According to these data, we can estimate the nM levels of the alkaloids at C_MAX. Considering a single ayahuasca administration, the mean C_MAX for DMT of the cited studies where C_MAX was measured was (15.8 + 12.14 + 17.44 + 13.97 + 11.8)/5 = 14.23 ng/mL. The molar mass of DMT is 188.274, which results in a 75.58 nM mean maximum plasma concentration. At first this concentration appears to be lower than the required to interact with certain molecular targets, but there is an evidence-based proposed mechanism through which DMT can reach high local concentrations within neurons of the CNS [60,89]. Briefly, this three-step mechanism starts with the crossing of DMT through the blood-brain barrier (BBB) via uptake across the endothelial plasma membrane. To cross the BBB, DMT is actively transported through the endothelial plasma membrane via Mg²⁺ and ATP-dependent uptake [90,91,92]. Although we are not aware of an investigation regarding the precise mechanism by which this accomplished, it is possible that the Organic Cation Transporter (OTC) family of transporters is involved, since it can transport other closely related monoamines, such as serotonin [93].
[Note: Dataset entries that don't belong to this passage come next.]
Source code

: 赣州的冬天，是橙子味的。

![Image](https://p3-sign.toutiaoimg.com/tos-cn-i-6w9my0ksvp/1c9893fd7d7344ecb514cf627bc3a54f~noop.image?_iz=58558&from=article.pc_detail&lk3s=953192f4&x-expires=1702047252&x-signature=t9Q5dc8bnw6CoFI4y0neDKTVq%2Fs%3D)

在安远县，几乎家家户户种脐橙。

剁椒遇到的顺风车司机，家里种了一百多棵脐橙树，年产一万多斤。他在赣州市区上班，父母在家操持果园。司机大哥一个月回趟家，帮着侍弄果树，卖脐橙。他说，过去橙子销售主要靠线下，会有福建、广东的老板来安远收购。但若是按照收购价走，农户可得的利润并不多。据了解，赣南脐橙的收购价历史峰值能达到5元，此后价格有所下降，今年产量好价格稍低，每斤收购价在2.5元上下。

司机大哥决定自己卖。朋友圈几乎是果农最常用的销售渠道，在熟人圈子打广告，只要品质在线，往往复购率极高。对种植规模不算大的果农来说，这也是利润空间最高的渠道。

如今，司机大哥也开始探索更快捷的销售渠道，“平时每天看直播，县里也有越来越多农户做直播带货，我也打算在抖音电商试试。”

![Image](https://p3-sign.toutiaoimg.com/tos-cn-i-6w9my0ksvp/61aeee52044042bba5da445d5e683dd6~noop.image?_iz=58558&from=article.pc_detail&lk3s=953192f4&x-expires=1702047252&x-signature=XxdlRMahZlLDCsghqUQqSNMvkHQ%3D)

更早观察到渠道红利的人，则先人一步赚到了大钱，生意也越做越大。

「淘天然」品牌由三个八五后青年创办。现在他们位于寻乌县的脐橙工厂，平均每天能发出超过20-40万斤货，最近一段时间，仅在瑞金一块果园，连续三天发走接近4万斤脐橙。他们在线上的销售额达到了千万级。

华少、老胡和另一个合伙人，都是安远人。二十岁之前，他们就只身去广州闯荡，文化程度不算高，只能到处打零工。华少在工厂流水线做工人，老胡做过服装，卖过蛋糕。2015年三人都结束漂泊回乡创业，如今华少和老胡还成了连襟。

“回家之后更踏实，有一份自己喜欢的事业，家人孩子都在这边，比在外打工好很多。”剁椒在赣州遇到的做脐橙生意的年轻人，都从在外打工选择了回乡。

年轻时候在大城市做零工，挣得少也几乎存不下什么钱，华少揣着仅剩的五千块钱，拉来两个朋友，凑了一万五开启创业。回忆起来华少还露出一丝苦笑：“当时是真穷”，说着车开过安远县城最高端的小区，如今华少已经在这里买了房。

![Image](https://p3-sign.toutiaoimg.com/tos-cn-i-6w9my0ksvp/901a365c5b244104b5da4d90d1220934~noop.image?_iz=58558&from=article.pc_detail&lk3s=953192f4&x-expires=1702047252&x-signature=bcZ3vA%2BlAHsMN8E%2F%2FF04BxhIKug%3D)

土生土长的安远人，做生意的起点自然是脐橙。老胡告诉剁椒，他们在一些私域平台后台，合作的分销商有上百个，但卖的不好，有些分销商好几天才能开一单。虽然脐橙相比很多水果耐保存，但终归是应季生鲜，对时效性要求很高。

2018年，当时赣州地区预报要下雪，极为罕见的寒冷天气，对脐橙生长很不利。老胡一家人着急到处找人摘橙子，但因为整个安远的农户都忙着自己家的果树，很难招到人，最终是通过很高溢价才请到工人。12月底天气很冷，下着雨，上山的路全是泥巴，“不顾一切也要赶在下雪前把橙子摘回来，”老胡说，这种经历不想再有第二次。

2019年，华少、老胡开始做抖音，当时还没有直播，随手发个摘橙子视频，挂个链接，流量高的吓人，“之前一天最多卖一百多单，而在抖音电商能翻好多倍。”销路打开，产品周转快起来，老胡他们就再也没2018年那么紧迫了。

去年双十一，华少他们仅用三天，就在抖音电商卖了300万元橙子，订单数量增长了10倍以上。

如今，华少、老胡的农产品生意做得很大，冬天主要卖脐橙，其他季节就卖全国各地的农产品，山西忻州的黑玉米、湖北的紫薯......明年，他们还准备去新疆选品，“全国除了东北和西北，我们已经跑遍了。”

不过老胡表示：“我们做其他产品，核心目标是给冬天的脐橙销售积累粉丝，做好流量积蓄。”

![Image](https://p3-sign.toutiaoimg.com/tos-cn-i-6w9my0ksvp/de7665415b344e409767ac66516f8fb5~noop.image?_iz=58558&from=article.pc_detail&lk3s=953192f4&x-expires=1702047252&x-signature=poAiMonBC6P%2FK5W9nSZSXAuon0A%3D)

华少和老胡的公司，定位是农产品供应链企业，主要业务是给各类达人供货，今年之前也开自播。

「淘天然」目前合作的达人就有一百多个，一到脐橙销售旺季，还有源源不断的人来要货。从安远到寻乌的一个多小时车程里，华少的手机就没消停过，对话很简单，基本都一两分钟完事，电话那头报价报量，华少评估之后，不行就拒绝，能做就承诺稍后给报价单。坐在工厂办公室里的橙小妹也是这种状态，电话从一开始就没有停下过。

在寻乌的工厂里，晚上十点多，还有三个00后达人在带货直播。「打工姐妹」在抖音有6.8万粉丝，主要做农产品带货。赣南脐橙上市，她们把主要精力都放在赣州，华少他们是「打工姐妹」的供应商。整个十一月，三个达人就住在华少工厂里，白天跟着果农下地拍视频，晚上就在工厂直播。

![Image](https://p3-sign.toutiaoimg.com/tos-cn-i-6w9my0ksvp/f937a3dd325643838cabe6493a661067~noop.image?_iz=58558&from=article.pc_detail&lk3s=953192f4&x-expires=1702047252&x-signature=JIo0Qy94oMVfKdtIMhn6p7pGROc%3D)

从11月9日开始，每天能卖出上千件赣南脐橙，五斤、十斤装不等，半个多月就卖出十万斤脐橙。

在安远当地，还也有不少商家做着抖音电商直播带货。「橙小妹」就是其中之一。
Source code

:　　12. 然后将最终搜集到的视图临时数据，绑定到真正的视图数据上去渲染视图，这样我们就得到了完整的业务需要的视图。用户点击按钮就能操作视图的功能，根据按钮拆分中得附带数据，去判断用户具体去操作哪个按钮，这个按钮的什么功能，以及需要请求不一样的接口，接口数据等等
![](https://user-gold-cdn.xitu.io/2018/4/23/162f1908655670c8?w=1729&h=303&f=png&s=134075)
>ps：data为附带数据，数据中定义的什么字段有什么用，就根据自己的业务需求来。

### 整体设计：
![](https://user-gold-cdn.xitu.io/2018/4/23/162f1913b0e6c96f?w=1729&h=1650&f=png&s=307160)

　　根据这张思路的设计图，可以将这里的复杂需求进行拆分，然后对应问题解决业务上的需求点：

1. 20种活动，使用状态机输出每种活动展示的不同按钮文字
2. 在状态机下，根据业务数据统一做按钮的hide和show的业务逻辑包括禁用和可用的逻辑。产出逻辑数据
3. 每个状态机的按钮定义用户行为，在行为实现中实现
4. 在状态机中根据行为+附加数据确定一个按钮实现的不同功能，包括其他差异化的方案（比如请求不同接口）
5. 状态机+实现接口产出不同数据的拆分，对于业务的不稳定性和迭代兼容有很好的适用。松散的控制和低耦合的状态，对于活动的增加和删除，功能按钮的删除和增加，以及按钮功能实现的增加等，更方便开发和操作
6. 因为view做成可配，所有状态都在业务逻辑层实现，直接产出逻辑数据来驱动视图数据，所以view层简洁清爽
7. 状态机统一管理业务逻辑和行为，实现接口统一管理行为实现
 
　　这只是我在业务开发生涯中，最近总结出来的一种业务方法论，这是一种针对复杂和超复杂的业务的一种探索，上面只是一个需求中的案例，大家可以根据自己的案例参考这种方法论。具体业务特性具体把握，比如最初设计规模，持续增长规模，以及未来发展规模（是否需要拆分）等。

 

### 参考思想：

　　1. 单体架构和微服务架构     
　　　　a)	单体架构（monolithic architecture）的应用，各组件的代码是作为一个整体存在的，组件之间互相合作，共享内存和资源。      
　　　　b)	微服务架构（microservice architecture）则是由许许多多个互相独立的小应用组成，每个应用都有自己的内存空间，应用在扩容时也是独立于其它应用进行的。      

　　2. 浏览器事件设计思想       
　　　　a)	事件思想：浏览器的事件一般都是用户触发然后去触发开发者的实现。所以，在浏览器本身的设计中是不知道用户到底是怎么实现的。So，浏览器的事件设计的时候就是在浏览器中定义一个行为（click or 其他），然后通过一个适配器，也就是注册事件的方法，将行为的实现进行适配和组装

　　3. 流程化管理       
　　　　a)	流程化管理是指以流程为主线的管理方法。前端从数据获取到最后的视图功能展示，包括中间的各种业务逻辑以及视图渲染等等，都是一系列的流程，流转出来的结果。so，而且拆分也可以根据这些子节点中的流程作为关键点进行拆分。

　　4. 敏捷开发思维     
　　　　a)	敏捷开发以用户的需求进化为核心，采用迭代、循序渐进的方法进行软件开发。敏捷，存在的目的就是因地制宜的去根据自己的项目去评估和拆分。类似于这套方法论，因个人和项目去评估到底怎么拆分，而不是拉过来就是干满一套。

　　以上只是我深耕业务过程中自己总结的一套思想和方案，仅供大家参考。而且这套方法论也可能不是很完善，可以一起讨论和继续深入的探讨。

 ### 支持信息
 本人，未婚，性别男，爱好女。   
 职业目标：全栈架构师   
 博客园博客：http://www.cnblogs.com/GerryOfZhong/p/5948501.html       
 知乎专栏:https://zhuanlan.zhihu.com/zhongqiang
This is corroborated to happen given the results from studies that verified the accumulation of DMT and other tryptamines in the brain after peripheral administration [91,94,95,96]. It has been shown that DMT promptly enters the CNS and is kept there after excretion in urine has stopped (24 hours), being detected up to 7 days after administration [97]. Next, cell-membrane SERT uptakes DMT to inside the neurons, where VMAT2 promotes its sequestration and accumulation within vesicles [89]. Here DMT is protected from MAO degradation and can be stored several days before being released when the correct stimuli are given [97]. The proposed mechanism and investigations that support it are evidence of DMT’s role as an important cellular messenger, since there is a considerable physiological effort and prioritization to transport, accumulate, and store it within the CNS [89]. Furthermore, it shows that DMT must have molecular activity endogenously in a much lower average concentration environment inside the human body, in the absence of exogenous intake [89]. If this molecule is active within this relatively hostile environment to its existence, exogenously administered DMT in tandem with peripheral degradation inhibition provided by MAO-A deactivation from β-carbolines surely augments its concentrations to levels high enough to influence other molecular targets it would otherwise not be capable of influencing. The current evidence for the action of DMT and β-carbolines within these possible targets is discussed with more detail in the next sections.